Surveillance de la navigation maritime

La surveillance de la navigation maritime se fait en France grâce au système SURNAV, qui est un système de comptes-rendus obligatoires visant les navires à risques.


HistoriqueModifier

Il s'agit d'une réglementation strictement française, qui a été implémenté par les Préfets maritimes de Brest et de Cherbourg, à la suite de l'accident de l'AMOCO CADIZ en 1978. Cet arrêté a pour objet de réglementer l'approche des côtes françaises (mer du Nord, Manche et Atlantique) par les navires à risques en vue de prévenir les pollutions marines accidentelles.

Navires à risquesModifier

Les navires à risques sont clairement définis suivant le type de cargaison qu'ils transportent soit en vrac soit en colis. Les transports en vrac tels que :

  • des hydrocarbures (annexe I MARPOL 73) ;
  • d'autres substances liquides nocives (annexe II MARPOL 73) ;
  • des substances liquides nocives qui appartiennent aux catégories MARPOL A et B ;
  • des substances nuisibles définies à l'annexe III du MARPOL 73 ;
  • des marchandises dangereuses définies dans le code IMDG.

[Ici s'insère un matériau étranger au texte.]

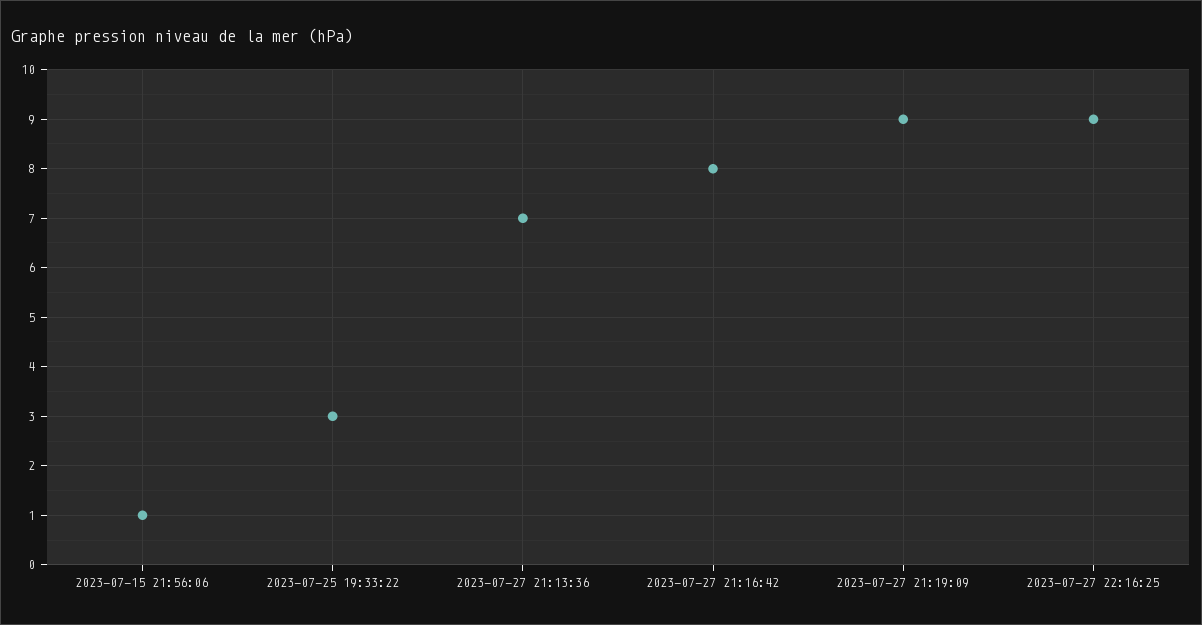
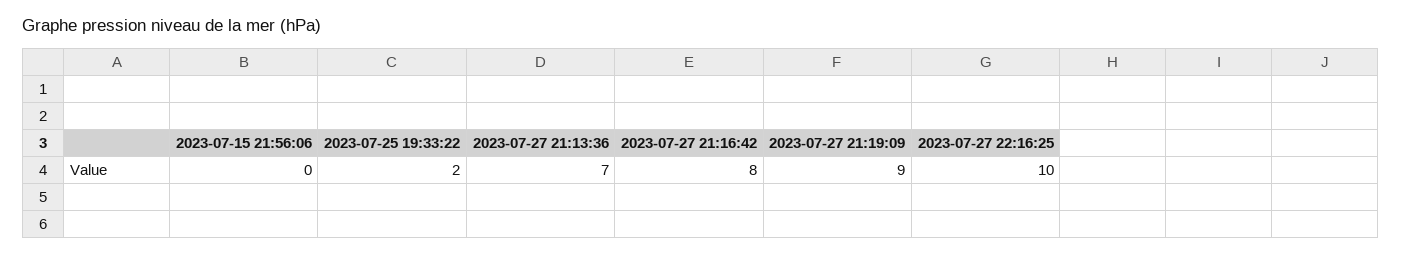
  {
-   "2023-07-15 21:56:06": 1,
+   "2023-07-15 21:56:06": 0,
-   "2023-07-25 19:33:22": 3,
+   "2023-07-25 19:33:22": 2,
    "2023-07-27 21:13:36": 7,
    "2023-07-27 21:16:42": 8,
    "2023-07-27 21:19:09": 9,
-   "2023-07-27 22:16:25": 9
+   "2023-07-27 22:16:25": 10
  }

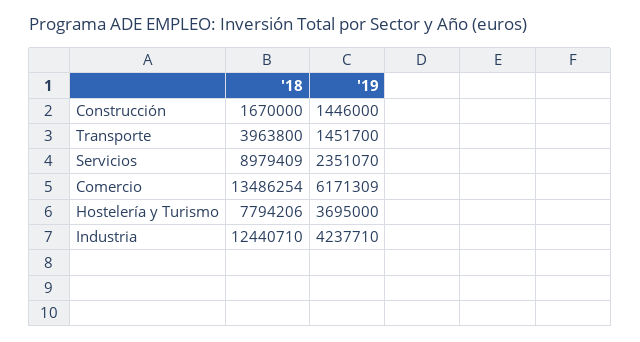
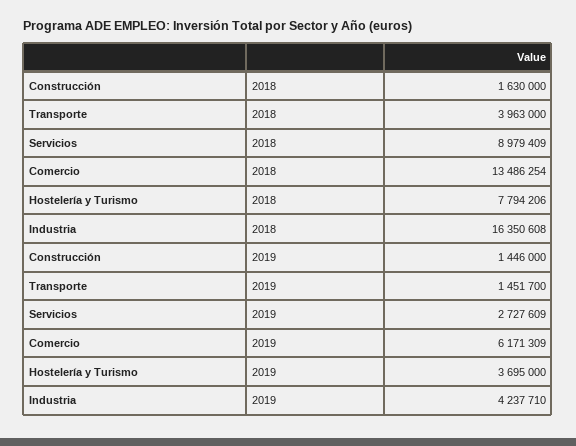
  {
    "'18": {
-     "Construcción": 1670000,
+     "Construcción": 1630000,
-     "Transporte": 3963800,
+     "Transporte": 3963000,
      "Servicios": 8979409,
      "Comercio": 13486254,
      "Hostelería y Turismo": 7794206,
-     "Industria": 12440710
+     "Industria": 16350608
    },
    "'19": {
      "Construcción": 1446000,
      "Transporte": 1451700,
-     "Servicios": 2351070,
+     "Servicios": 2727609,
      "Comercio": 6171309,
      "Hostelería y Turismo": 3695000,
      "Industria": 4237710
    }
  }

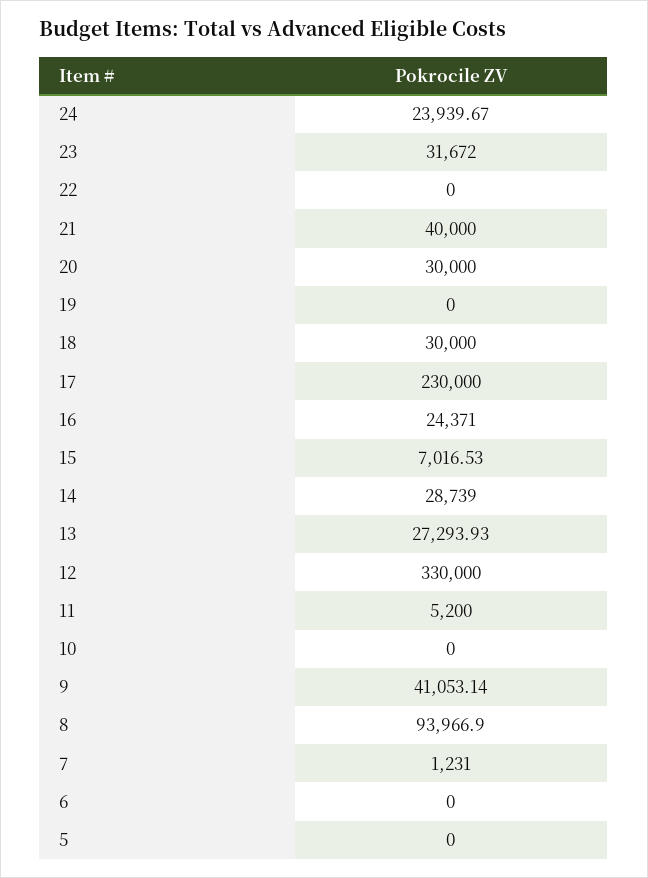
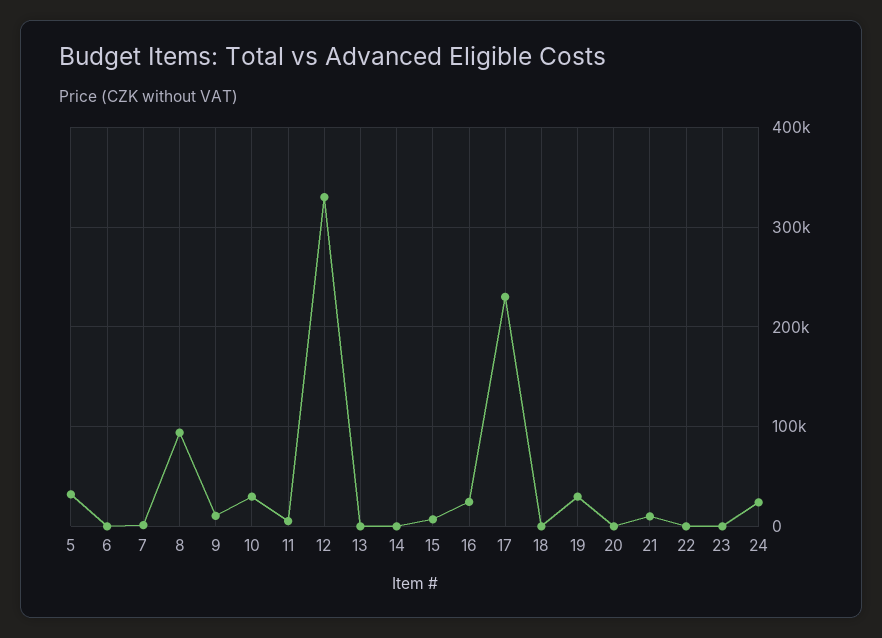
  {
    "24": 23939.67,
-   "23": 31672,
+   "23": 0,
    "22": 0,
-   "21": 40000,
+   "21": 10000,
-   "20": 30000,
+   "20": 0,
-   "19": 0,
+   "19": 30000,
-   "18": 30000,
+   "18": 0,
    "17": 230000,
    "16": 24371,
    "15": 7016.53,
-   "14": 28739,
+   "14": 0,
-   "13": 27293.93,
+   "13": 0,
    "12": 330000,
    "11": 5200,
-   "10": 0,
+   "10": 30000,
-   "9": 41053.14,
+   "9": 10000,
    "8": 93966.9,
    "7": 1231,
    "6": 0,
-   "5": 0
+   "5": 30000
  }

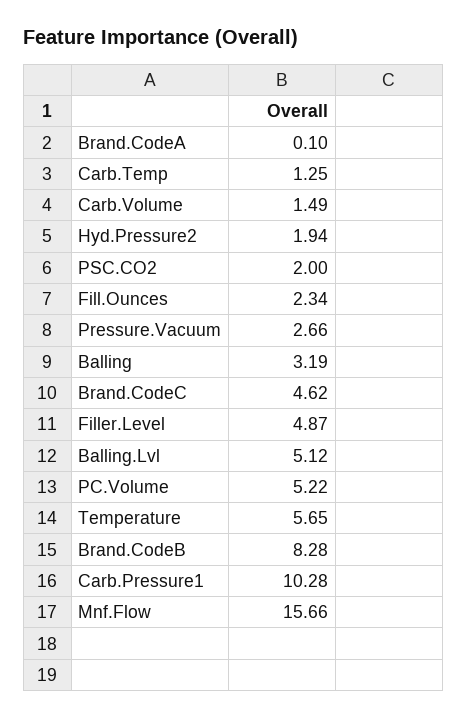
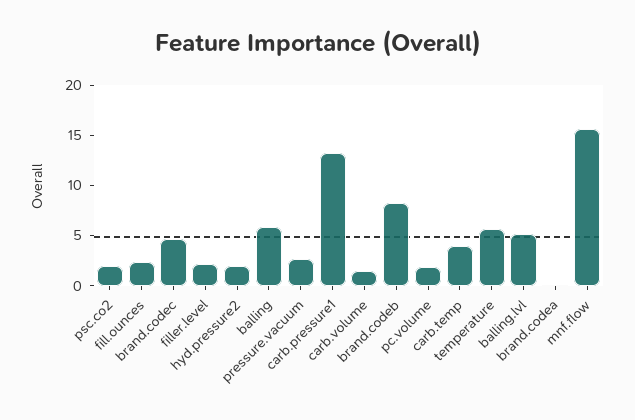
  {
    "Brand.CodeA": 0.1,
-   "Carb.Temp": 1.25,
+   "Carb.Temp": 4,
    "Carb.Volume": 1.49,
    "Hyd.Pressure2": 1.94,
    "PSC.CO2": 2,
    "Fill.Ounces": 2.34,
    "Pressure.Vacuum": 2.66,
-   "Balling": 3.19,
+   "Balling": 6,
    "Brand.CodeC": 4.62,
-   "Filler.Level": 4.87,
+   "Filler.Level": 2,
    "Balling.Lvl": 5.12,
-   "PC.Volume": 5.22,
+   "PC.Volume": 2,
    "Temperature": 5.65,
    "Brand.CodeB": 8.28,
-   "Carb.Pressure1": 10.28,
+   "Carb.Pressure1": 13,
    "Mnf.Flow": 15.66
  }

Les transports en colis tels que des matières fissibles ou irradiées.

ObligationsModifier

  • Signaler par message aux CROSS (autorités maritimes compétentes), toute intention de naviguer dans les eaux territoriales françaises au moins 6 heures avant d'y arriver.
  • Assurer une veille auditive permanente sur le canal VHF 16.
  • Signalement des accidents en Mer (Avarie à moins de 50 milles des côtes)
  • Suivre toute indication donné par la Préfet maritime lors du transit.
  • Donner l'état de ses capacités de manœuvre et de navigation.

ProcéduresModifier

Il existe deux différentes procédures lors de l'approche d'une zone de report, selon que l'on a une avarie ou non. La première procédures suit donc le modèle de message de préavis d'entrée dans les eaux territoriales françaises et la seconde suit le modèle du message de signalement des avaries ou accidents de mer par les navires accidentés. Ces deux procédures sont reprises et détaillé en annexe B et C de l'arrêt préfectoral.